ENTRIES SHOWN
----------

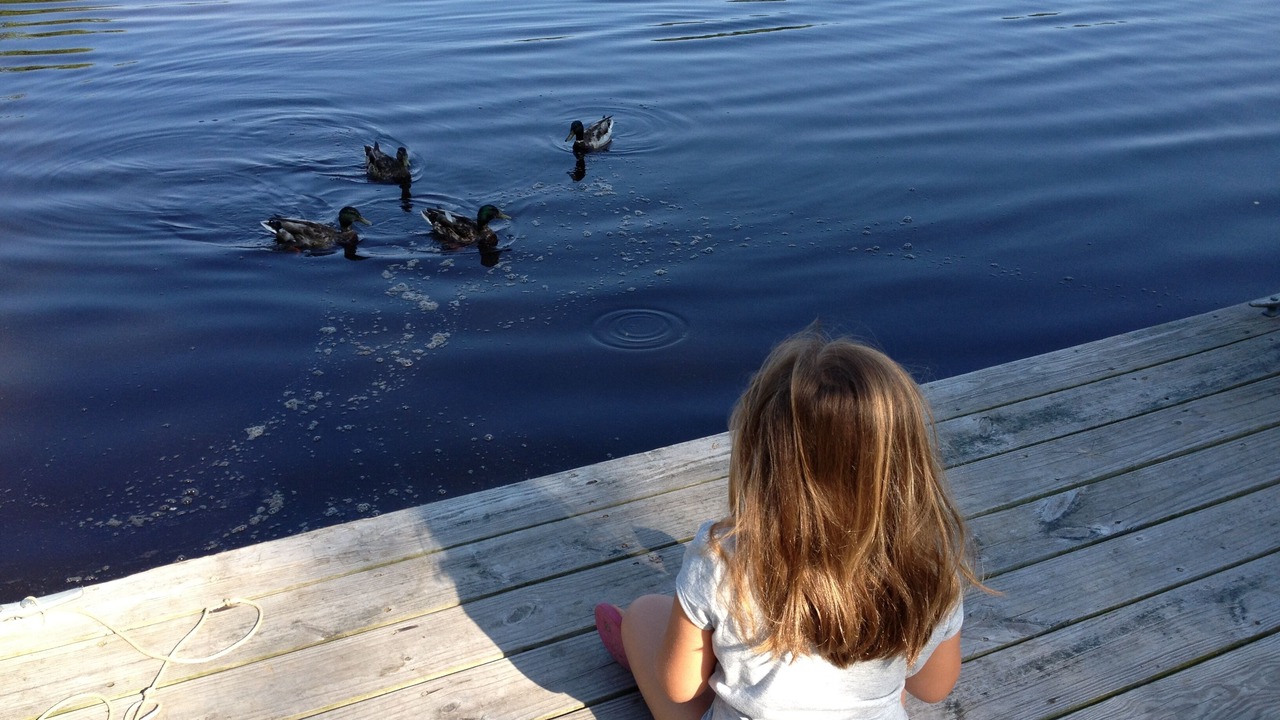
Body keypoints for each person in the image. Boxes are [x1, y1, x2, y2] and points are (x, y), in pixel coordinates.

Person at [593, 329, 986, 720]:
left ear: (759, 457)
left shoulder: (720, 557)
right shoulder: (928, 569)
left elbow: (679, 687)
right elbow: (933, 688)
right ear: (907, 464)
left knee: (645, 614)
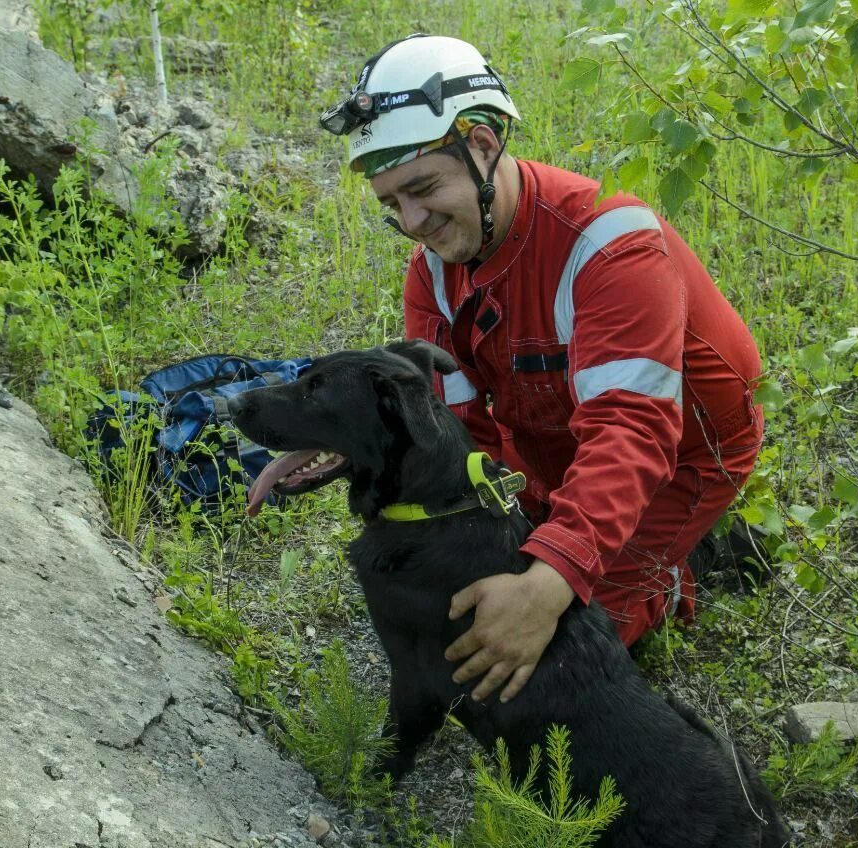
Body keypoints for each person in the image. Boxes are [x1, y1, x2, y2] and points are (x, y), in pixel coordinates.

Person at [319, 34, 764, 704]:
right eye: (391, 205)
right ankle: (622, 542)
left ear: (483, 145)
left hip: (681, 452)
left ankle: (675, 572)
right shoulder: (434, 275)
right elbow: (458, 430)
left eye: (422, 189)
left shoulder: (610, 242)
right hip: (553, 435)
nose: (413, 223)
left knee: (566, 648)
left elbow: (633, 433)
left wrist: (549, 581)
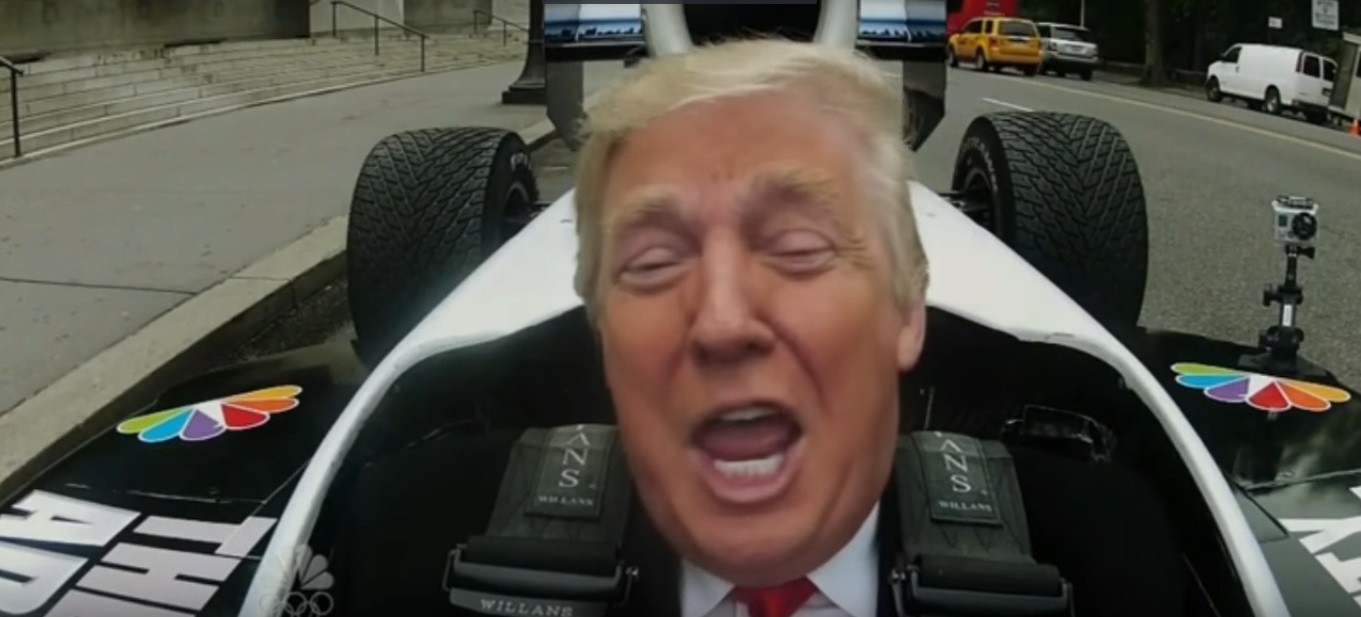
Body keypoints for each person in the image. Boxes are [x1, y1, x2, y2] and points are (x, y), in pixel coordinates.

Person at [332, 38, 1186, 617]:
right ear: (602, 334)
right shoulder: (400, 547)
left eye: (799, 247)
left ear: (904, 309)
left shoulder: (1117, 562)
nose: (721, 320)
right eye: (652, 262)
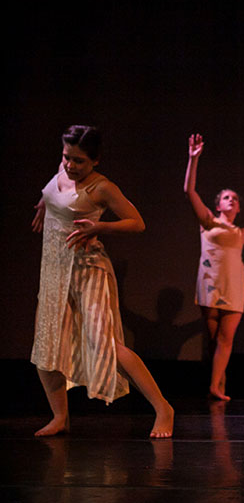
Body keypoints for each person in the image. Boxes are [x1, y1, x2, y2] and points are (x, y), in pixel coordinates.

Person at [31, 125, 174, 438]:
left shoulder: (101, 187)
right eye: (67, 157)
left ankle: (163, 408)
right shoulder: (63, 170)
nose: (71, 165)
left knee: (107, 345)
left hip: (88, 269)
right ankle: (60, 417)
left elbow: (137, 223)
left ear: (95, 160)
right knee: (45, 346)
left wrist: (99, 228)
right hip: (54, 270)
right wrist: (45, 204)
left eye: (79, 161)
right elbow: (55, 189)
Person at [183, 133, 244, 400]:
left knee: (226, 340)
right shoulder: (208, 222)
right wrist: (194, 159)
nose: (231, 200)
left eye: (235, 199)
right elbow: (189, 191)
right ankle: (219, 382)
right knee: (216, 340)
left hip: (234, 286)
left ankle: (214, 387)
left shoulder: (241, 233)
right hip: (210, 284)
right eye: (227, 197)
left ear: (238, 208)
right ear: (218, 205)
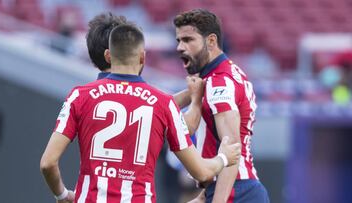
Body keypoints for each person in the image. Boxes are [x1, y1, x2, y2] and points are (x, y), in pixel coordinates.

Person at [40, 24, 242, 202]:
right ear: (143, 57)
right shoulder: (163, 104)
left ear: (109, 56)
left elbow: (48, 163)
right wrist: (223, 158)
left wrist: (62, 195)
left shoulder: (80, 96)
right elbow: (201, 171)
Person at [173, 9, 270, 202]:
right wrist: (203, 197)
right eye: (179, 41)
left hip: (237, 192)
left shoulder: (220, 83)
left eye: (188, 40)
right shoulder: (221, 75)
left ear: (211, 41)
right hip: (235, 189)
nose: (180, 47)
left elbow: (232, 150)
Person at [86, 12, 199, 133]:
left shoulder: (82, 96)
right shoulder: (144, 98)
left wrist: (190, 93)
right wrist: (197, 98)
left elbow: (160, 104)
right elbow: (186, 128)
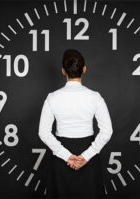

----------

ABOUT THIS TASK
Reproduce the whole listing exactly, but not the images in it.

SOLUTION
Body keypoints for each person in the image. Boxes are [x1, y1, x2, y2] and points are (x, y), in pixel coordinates.

Person at [593, 329, 986, 720]:
left ear: (759, 457)
left shoulder: (720, 557)
right shoulder: (928, 569)
left elbow: (679, 687)
right elbow: (933, 688)
right ear: (907, 464)
left knee: (645, 614)
Body keypoints for each person in the image. Boxes are [x1, y1, x2, y2] and points are (x, y), in pixel coordinates.

Person at [319, 34, 764, 704]:
right eye: (391, 205)
right ankle: (622, 542)
left ear: (483, 145)
left hip: (681, 452)
left ankle: (675, 572)
right shoulder: (434, 275)
right elbow: (458, 430)
left eye: (422, 189)
left shoulder: (610, 242)
right hip: (553, 435)
nose: (413, 223)
left knee: (566, 648)
left elbow: (633, 433)
left wrist: (549, 581)
Body keypoints for each person in the image. Boxes are [x1, y1, x2, y2] and points are (x, y), in pixel coordinates.

Person at [332, 38, 1186, 617]:
right ear: (602, 334)
right shoulder: (400, 547)
left eye: (799, 247)
left ear: (904, 309)
left shoulder: (1117, 562)
nose: (721, 320)
right eye: (652, 262)
Body keypoints for each person in the image. Boxes are [x1, y1, x2, y2] and points are (x, y), in pixel coordinates.

Person at [31, 125, 174, 438]:
left shoulder: (101, 187)
right eye: (67, 157)
left ankle: (163, 408)
right shoulder: (63, 170)
nose: (71, 165)
left knee: (107, 345)
left hip: (88, 269)
right ankle: (60, 417)
left elbow: (137, 223)
left ear: (95, 160)
right knee: (45, 346)
left wrist: (99, 228)
right hip: (54, 270)
right wrist: (45, 204)
left eye: (79, 161)
right elbow: (55, 189)
Person at [183, 133, 244, 400]:
left knee: (226, 340)
right shoulder: (208, 222)
right wrist: (194, 159)
nose: (231, 200)
left eye: (235, 199)
right elbow: (189, 191)
right ankle: (219, 382)
right knee: (216, 340)
left hip: (234, 286)
left ankle: (214, 387)
left shoulder: (241, 233)
right hip: (210, 284)
right eye: (227, 197)
left ear: (238, 208)
right ear: (218, 205)
Body keypoints for each person in the image. Boxes are [x1, y1, x2, y2] and points are (x, y), in pixel coordinates.

Person at [40, 24, 242, 202]:
right ear: (143, 57)
right shoulder: (163, 104)
left ear: (109, 56)
left elbow: (48, 163)
right wrist: (223, 158)
left wrist: (62, 195)
left shoulder: (80, 96)
right elbow: (201, 171)
Person at [173, 9, 270, 202]:
right wrist: (203, 197)
right eye: (179, 41)
left hip: (237, 192)
left shoulder: (220, 83)
left eye: (188, 40)
right shoulder: (221, 75)
left ear: (211, 41)
right hip: (235, 189)
nose: (180, 47)
left elbow: (232, 150)
Person at [86, 12, 199, 133]:
left shoulder: (82, 96)
right shoulder: (144, 98)
left wrist: (190, 93)
right wrist: (197, 98)
left elbow: (160, 104)
right elbow: (186, 128)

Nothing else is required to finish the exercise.